▶ GIVEN PROBLEM: Present the lines of the listing below as a JSON list of strings, one string per line with blank lines omitted, starting at the line containing "collection date: 1911-03-06" and continuing up to and including the line containing "state / province: California".
======== DATASET RECORDS ========
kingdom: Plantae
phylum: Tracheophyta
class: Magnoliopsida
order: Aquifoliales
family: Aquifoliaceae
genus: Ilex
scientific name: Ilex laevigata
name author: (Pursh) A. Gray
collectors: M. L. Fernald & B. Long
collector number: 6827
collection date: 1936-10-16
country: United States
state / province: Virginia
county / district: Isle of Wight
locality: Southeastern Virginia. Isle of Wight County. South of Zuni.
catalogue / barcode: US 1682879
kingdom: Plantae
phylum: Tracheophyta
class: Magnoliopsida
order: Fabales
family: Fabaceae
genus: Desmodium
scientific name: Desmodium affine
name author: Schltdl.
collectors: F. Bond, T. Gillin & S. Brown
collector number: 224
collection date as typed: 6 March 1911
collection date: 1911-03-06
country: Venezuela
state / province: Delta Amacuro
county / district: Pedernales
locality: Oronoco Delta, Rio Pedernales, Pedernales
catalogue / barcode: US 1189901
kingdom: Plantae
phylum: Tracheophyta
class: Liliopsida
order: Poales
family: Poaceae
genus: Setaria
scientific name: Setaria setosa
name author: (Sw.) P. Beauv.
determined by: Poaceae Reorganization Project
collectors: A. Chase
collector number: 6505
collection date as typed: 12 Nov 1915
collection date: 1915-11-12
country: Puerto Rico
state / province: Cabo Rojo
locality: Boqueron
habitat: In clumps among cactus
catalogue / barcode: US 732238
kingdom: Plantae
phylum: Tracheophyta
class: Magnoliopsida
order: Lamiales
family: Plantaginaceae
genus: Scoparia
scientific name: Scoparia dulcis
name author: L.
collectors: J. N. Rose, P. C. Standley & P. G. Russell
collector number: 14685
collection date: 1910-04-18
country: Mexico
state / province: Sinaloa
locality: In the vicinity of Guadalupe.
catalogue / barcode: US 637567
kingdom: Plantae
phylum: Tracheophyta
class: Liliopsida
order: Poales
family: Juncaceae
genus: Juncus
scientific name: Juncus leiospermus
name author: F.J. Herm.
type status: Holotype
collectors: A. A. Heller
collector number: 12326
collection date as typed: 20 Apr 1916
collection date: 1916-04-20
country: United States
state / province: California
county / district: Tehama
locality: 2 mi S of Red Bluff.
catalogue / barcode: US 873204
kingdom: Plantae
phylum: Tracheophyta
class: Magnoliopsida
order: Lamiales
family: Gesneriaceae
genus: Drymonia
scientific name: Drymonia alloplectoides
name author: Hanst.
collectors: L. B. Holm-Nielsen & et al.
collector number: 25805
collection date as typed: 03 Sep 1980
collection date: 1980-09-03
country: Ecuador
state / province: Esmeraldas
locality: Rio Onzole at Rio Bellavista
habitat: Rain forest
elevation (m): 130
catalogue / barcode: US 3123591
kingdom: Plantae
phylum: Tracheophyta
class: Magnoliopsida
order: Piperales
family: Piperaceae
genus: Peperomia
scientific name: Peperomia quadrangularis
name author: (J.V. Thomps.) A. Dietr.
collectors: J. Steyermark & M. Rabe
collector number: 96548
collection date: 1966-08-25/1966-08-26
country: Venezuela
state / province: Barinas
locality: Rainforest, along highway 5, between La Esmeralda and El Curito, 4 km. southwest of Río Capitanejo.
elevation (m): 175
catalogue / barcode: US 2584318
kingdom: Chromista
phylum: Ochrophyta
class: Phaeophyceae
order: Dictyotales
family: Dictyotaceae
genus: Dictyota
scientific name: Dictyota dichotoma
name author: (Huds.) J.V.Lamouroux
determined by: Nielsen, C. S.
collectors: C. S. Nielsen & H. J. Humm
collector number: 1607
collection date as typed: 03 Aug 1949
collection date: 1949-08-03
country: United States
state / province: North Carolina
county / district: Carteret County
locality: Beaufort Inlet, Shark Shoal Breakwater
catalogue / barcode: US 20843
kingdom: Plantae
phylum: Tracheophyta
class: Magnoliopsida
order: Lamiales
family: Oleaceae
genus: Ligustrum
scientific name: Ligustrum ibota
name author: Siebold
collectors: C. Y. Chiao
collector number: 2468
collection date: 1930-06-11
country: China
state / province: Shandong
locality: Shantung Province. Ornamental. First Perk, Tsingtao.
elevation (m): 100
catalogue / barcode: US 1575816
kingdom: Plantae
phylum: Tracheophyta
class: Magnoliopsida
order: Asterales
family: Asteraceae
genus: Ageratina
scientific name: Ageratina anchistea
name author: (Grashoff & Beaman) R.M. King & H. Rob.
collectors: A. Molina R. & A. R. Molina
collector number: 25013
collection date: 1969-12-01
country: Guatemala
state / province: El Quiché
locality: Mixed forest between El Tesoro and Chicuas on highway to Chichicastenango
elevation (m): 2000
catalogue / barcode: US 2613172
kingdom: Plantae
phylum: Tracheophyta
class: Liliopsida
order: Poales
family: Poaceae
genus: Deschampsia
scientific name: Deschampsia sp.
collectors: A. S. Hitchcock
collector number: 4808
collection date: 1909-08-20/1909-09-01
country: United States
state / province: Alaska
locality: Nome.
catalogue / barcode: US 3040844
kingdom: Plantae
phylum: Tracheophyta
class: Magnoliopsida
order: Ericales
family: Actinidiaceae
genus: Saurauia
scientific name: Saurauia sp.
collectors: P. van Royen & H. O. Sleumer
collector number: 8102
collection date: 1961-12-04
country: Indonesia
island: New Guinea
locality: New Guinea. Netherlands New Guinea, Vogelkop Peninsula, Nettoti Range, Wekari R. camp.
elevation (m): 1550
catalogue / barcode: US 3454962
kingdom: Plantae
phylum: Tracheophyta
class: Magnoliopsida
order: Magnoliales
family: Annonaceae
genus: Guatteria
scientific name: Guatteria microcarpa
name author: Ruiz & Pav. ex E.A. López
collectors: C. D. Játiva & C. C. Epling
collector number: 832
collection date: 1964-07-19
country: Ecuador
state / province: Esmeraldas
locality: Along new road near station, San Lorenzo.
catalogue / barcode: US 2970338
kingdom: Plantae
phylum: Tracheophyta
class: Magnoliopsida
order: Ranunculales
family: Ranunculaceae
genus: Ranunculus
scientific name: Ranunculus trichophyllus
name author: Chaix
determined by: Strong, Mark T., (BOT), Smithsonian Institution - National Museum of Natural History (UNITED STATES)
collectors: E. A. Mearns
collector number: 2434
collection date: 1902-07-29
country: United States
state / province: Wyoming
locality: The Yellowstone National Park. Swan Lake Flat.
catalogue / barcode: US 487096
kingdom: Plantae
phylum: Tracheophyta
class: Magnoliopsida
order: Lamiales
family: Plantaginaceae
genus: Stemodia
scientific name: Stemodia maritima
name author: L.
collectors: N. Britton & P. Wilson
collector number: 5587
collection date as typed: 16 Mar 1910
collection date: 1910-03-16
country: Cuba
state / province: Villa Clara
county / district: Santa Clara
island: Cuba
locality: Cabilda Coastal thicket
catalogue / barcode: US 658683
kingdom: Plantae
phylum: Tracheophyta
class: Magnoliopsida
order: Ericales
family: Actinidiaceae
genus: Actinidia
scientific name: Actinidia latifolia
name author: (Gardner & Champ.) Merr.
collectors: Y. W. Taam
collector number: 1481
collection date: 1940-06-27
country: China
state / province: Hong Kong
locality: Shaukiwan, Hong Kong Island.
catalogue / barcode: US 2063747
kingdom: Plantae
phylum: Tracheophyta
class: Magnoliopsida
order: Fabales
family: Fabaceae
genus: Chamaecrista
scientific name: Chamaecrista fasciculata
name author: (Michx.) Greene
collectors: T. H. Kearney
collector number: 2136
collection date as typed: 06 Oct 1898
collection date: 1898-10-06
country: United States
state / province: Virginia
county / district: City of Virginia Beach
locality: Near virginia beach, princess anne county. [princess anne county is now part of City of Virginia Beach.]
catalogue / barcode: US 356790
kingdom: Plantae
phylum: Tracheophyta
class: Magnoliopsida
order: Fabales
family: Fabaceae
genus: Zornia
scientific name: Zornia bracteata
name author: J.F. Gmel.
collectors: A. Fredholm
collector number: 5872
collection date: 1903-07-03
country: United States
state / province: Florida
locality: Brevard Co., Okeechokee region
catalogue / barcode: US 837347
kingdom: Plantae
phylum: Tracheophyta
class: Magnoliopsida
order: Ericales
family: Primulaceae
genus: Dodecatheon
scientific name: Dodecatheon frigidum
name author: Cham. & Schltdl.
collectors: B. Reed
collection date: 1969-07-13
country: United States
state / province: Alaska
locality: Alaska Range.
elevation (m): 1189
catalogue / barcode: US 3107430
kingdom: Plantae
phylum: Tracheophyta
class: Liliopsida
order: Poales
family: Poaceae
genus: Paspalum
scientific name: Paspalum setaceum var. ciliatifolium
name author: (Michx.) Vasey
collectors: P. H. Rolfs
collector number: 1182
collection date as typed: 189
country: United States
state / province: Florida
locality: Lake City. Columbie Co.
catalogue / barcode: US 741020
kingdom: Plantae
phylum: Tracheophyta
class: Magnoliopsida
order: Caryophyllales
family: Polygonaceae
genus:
========
▶ SOLUTION:
[
  "collection date: 1911-03-06",
  "country: Venezuela",
  "state / province: Delta Amacuro",
  "county / district: Pedernales",
  "locality: Oronoco Delta, Rio Pedernales, Pedernales",
  "catalogue / barcode: US 1189901",
  "kingdom: Plantae",
  "phylum: Tracheophyta",
  "class: Liliopsida",
  "order: Poales",
  "family: Poaceae",
  "genus: Setaria",
  "scientific name: Setaria setosa",
  "name author: (Sw.) P. Beauv.",
  "determined by: Poaceae Reorganization Project",
  "collectors: A. Chase",
  "collector number: 6505",
  "collection date as typed: 12 Nov 1915",
  "collection date: 1915-11-12",
  "country: Puerto Rico",
  "state / province: Cabo Rojo",
  "locality: Boqueron",
  "habitat: In clumps among cactus",
  "catalogue / barcode: US 732238",
  "kingdom: Plantae",
  "phylum: Tracheophyta",
  "class: Magnoliopsida",
  "order: Lamiales",
  "family: Plantaginaceae",
  "genus: Scoparia",
  "scientific name: Scoparia dulcis",
  "name author: L.",
  "collectors: J. N. Rose, P. C. Standley & P. G. Russell",
  "collector number: 14685",
  "collection date: 1910-04-18",
  "country: Mexico",
  "state / province: Sinaloa",
  "locality: In the vicinity of Guadalupe.",
  "catalogue / barcode: US 637567",
  "kingdom: Plantae",
  "phylum: Tracheophyta",
  "class: Liliopsida",
  "order: Poales",
  "family: Juncaceae",
  "genus: Juncus",
  "scientific name: Juncus leiospermus",
  "name author: F.J. Herm.",
  "type status: Holotype",
  "collectors: A. A. Heller",
  "collector number: 12326",
  "collection date as typed: 20 Apr 1916",
  "collection date: 1916-04-20",
  "country: United States",
  "state / province: California"
]